Aside from the fact that John confesses to enjoying smothering himself in Channel grease (lanolin and Vaseline) to protect from chafing, John’s motivation is primarily to raise money for charity and has chosen the Brain Tumour Charity as his beneficiary. Having lost his sister to a brain tumour aged 32, he has long wanted to do something to support the valuable work they do. 

Brain tumours are the biggest cancer killer of children and adults under 40 in the UK, yet only garners 3% of the £600m annual spend on cancer research. There are over 8,000 people living with brain tumours in the UK today, yet treatments and survival rates have barely changed in 40 years.  The Brain Tumour Charity has the ambitious goal of doubling survival rates whilst halving the harm on quality of life for patients.  To date, John has raised over £140,000 for his swim, all of which will go towards the specialist research undertaken by the charity.
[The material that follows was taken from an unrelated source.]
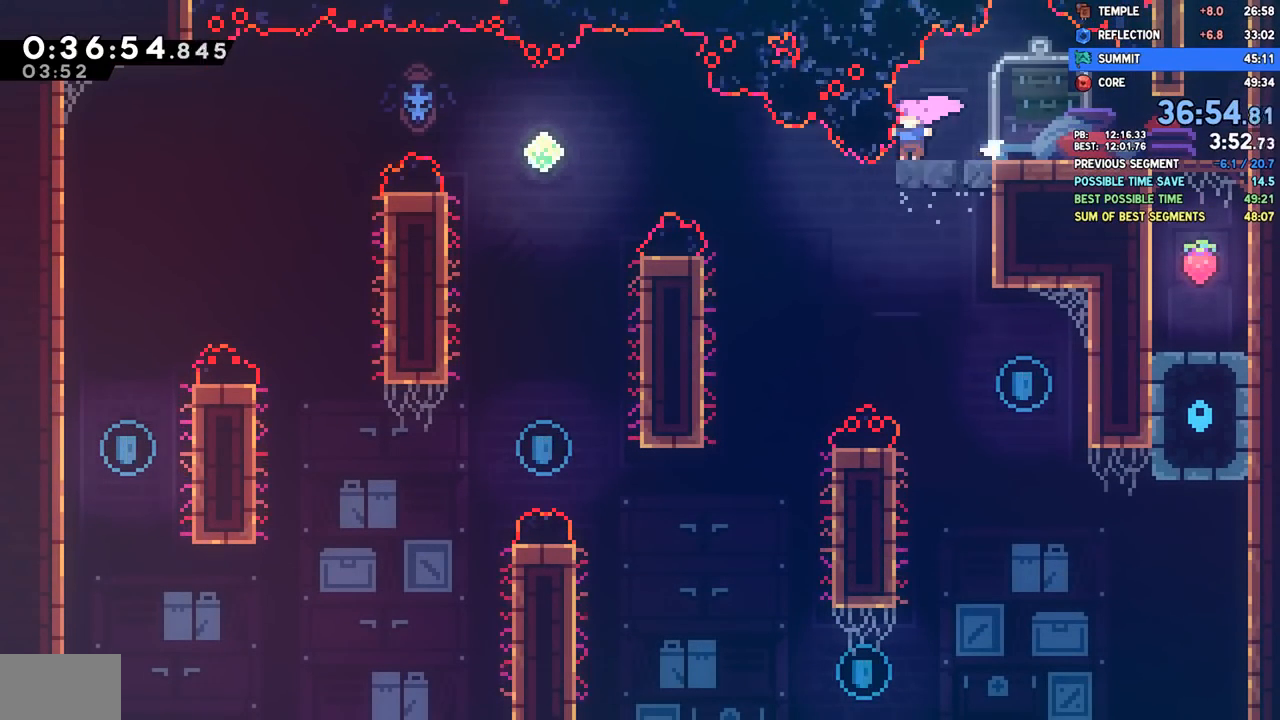
{"buttons": ["DPAD_LEFT"], "left_stick": "center", "right_stick": "center", "events": [[83, "DPAD_RIGHT", "down"], [433, "DPAD_RIGHT", "up"], [467, "DPAD_DOWN", "up"], [483, "DPAD_LEFT", "down"]]}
He is also swimming in memory of his late colleague, mentor and former head of research at JM Finn, Geordie Kidston, who many readers will remember, furnished these pages for years with insightful thoughts on the state of the world’s stockmarkets.

To follow John’s training and swim, which takes place in July, or to support his fundraising, search for “John's mad swim just giving” on social media or visit www.royden.com. We wish John the best of luck and hope he won’t follow the path of his hero, Captain Webb, who, whilst he did become a celebrity of his age, did let it get to his head and succumbed trying to swim the whirlpool rapids below Niagara Falls, a feat declared impossible.